- PROBLEM STATEMENT -
State how many of the lines below contain the string "etica", and give only that number.

- MATERIAL TO PROCESS -
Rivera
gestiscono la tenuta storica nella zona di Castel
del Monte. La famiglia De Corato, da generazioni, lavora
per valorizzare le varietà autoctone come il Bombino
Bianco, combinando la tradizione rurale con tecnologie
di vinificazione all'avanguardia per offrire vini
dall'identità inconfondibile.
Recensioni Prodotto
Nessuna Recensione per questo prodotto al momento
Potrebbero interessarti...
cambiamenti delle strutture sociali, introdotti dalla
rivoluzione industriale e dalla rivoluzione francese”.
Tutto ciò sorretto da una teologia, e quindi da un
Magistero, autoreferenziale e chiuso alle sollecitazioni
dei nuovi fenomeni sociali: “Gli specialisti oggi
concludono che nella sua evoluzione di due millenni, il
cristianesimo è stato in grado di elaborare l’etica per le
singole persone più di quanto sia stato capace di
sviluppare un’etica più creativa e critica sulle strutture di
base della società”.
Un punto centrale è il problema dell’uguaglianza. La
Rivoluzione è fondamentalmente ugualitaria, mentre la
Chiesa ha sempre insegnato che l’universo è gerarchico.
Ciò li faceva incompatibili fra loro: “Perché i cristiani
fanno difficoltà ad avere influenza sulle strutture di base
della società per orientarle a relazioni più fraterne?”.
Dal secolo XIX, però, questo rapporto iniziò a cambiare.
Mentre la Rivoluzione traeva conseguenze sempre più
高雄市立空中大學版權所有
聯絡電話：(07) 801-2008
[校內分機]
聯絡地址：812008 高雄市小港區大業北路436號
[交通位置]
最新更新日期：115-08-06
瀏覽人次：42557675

- TASK RESULT -
2